GSK Reports Strong Results for B7-H4 ADC in Gynecological Cancers

The Phase 1 BEHOLD‑1 trial has placed GSK’s B7‑H4‑directed antibody‑drug conjugate, mocertatug rezetecan (Mo‑Rez), on the radar of oncologists treating gynecologic malignancies. 8 mg/kg dose, the agent produced a confirmed objective response rate of 62 % in platinum‑resistant ovarian cancer and 67 % in recurrent or advanced endometrial cancer—far exceeding the single‑digit to low‑teens response rates typical of chemotherapy or hormonal options in these refractory settings. Such early efficacy signals are especially compelling given the limited therapeutic armamentarium for patients who have exhausted first‑line regimens.

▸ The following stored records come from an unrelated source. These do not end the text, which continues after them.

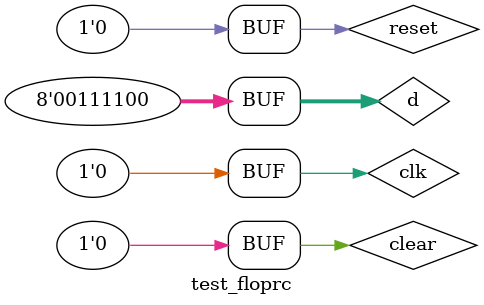
<source format=sv>
module test_floprc;
    // Parameters
    localparam WIDTH = 8;
    
    // Signals
    logic clk;
    logic reset;
    logic clear;
    logic [WIDTH-1:0] d;
    logic [WIDTH-1:0] q_expected, q_actual;
    
    // Instantiate the floprc module
    floprc #(WIDTH) u_floprc (
        .clk(clk),
        .reset(reset),
        .clear(clear),
        .d(d),
        .q(q_actual)
    );
    
    // Initialize test inputs
    initial begin
        clk = 0;
        reset = 0;
        clear = 0;
        d = 8'hA5; // Input value
        
        // Wait for one clock cycle
        #5;
        
        // Verify that the output doesn't change before the rising clock edge
        if (q_actual !== 8'h00) begin
            $display("Test Failed: q_actual != 0 before rising clock edge");
        end
        
        // Set reset to 1 (active low)
        reset = 1;
        
        // Wait for one clock cycle
        #5;
        
        // Verify that the output resets to 0 after reset is asserted
        if (q_actual !== 8'h00) begin
            $display("Test Failed: q_actual != 0 after reset");
        end
        
        // Set reset to 0 (inactive)
        reset = 0;
        
        // Wait for one clock cycle
        #5;
        
        // Verify that the output remains 0 after reset deassertion
        if (q_actual !== 8'h00) begin
            $display("Test Failed: q_actual != 0 after reset deassertion");
        end
        
        // Set the clear signal to 1 (active low)
        clear = 1;
        
        // Wait for one clock cycle
        #5;
        
        // Verify that the output resets to 0 after the clear is asserted
        if (q_actual !== 8'h00) begin
            $display("Test Failed: q_actual != 0 after clear");
        end
        
        // Set the clear signal to 0 (inactive)
        clear = 0;
        
        // Wait for one clock cycle
        #5;
        
        // Verify that the output remains 0 after clear deassertion
        if (q_actual !== 8'h00) begin
            $display("Test Failed: q_actual != 0 after clear deassertion");
        end
        
        // Set the input value to a new value
        d = 8'h3C;
        
        // Wait for one clock cycle
        #5;
        
        // Verify that the output updates with the new input value
        if (q_actual !== d) begin
            $display("Test Failed: q_actual != d after input update");
        end
        
        // Set the clock value to 1 (rising edge)
        clk = 1;
        
        // Wait for one clock cycle
        #5;
        
        // Verify that the output doesn't change on the rising clock edge
        if (q_actual !== d) begin
            $display("Test Failed: q_actual != d on rising clock edge");
        end
        
        // Set the clock value to 0 (falling edge)
        clk = 0;
        
        // Wait for one clock cycle
        #5;
        
        // Verify that the output still doesn't change on the falling clock edge
        if (q_actual !== d) begin
            $display("Test Failed: q_actual != d on falling clock edge");
        end
    end
endmodule
</source>
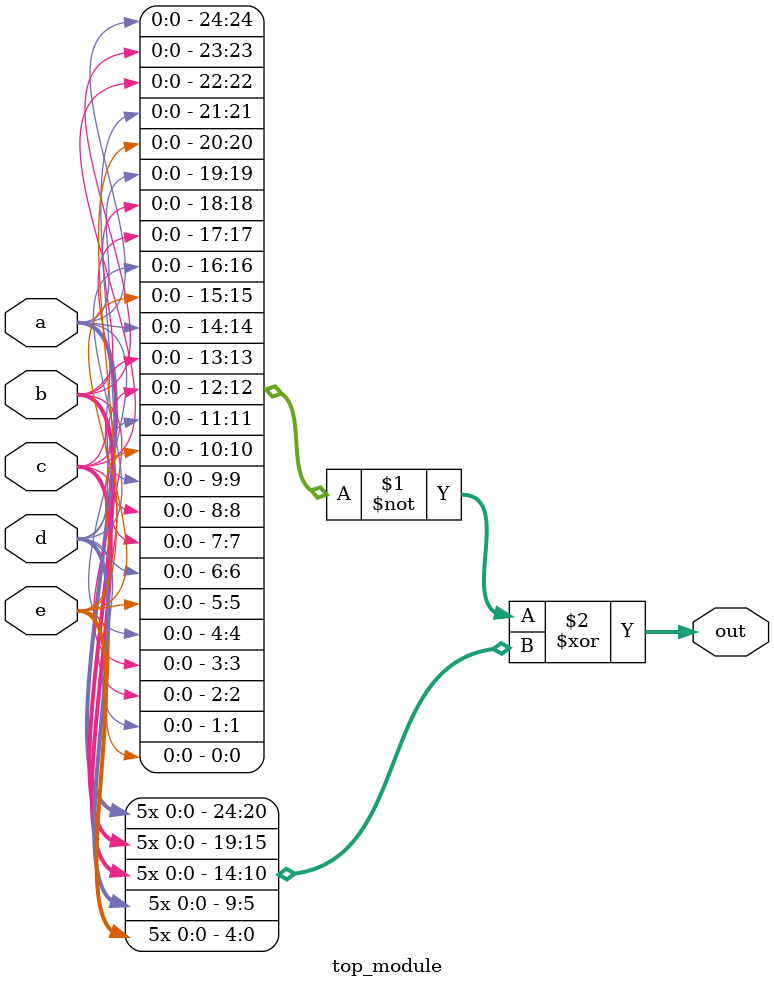
<source format=v>
module concat (    
    input [4:0] a, b, c, d, e, f,
    output [7:0] w, x, y, z
);
    assign {w, x, y, z} = {a, b, c, d, e, f, 2'b11};

endmodule

module top_module (
    input a, b, c, d, e,
    output [24:0] out );//

    
    assign out = ~{ 5{a, b, c, d, e} } ^ {{5{a}}, {5{b}}, {5{c}}, {5{d}}, {5{e}}};

endmodule
</source>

B7‑H4’s restricted expression on tumor cells and minimal presence in normal tissue makes it an attractive immuno‑oncology target, and Mo‑Rez appears to retain activity across a spectrum of expression levels. This breadth could sidestep the biomarker‑driven constraints that have hampered other ADC programs. Safety findings were consistent with the class, with nausea as the most common adverse event and manageable hematologic toxicities; rates of interstitial lung disease remained low. Compared with rival ADCs such as mirvetuximab soravtansine, Mo‑Rez’s response rates suggest a potency advantage while maintaining a tolerable profile.

Building on the Phase I data, GSK has outlined an ambitious five‑trial Phase III program slated for 2026, covering platinum‑resistant and platinum‑sensitive ovarian cancer, second‑line and maintenance settings in endometrial cancer, and first‑line maintenance in ovarian disease. If the registrational studies confirm durability and safety, Mo‑Rez could capture a sizable share of a market projected to exceed $5 billion by 2030, reinforcing GSK’s position in the rapidly expanding ADC space. Moreover, a successful B7‑H4 validation would likely spur additional investment in checkpoint‑directed ADCs across solid tumors.